To do » Line count for the string "wire" in the records below: report that figure and nothing else.

Source information »

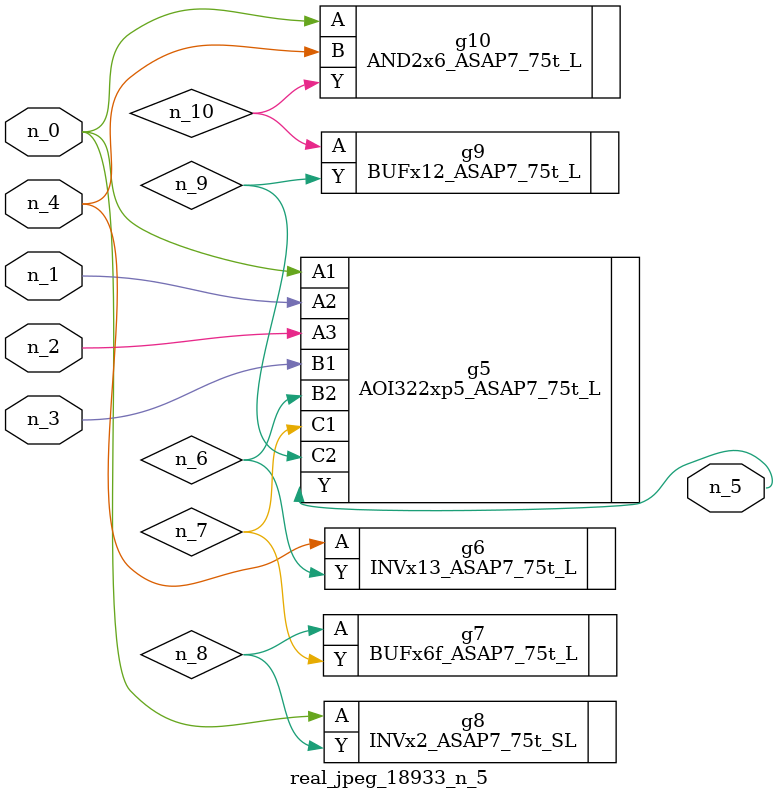
<source format=v>
module real_jpeg_18933_n_5 (n_4, n_0, n_1, n_2, n_3, n_5);

input n_4;
input n_0;
input n_1;
input n_2;
input n_3;

output n_5;

wire n_8;
wire n_6;
wire n_7;
wire n_10;
wire n_9;

AOI322xp5_ASAP7_75t_L g5 ( 
.A1(n_0),
.A2(n_1),
.A3(n_2),
.B1(n_3),
.B2(n_6),
.C1(n_7),
.C2(n_9),
.Y(n_5)
);

INVx2_ASAP7_75t_SL g8 ( 
.A(n_0),
.Y(n_8)
);

AND2x6_ASAP7_75t_L g10 ( 
.A(n_0),
.B(n_4),
.Y(n_10)
);

INVx13_ASAP7_75t_L g6 ( 
.A(n_4),
.Y(n_6)
);

BUFx6f_ASAP7_75t_L g7 ( 
.A(n_8),
.Y(n_7)
);

BUFx12_ASAP7_75t_L g9 ( 
.A(n_10),
.Y(n_9)
);


endmodule
</source>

Written solution » 5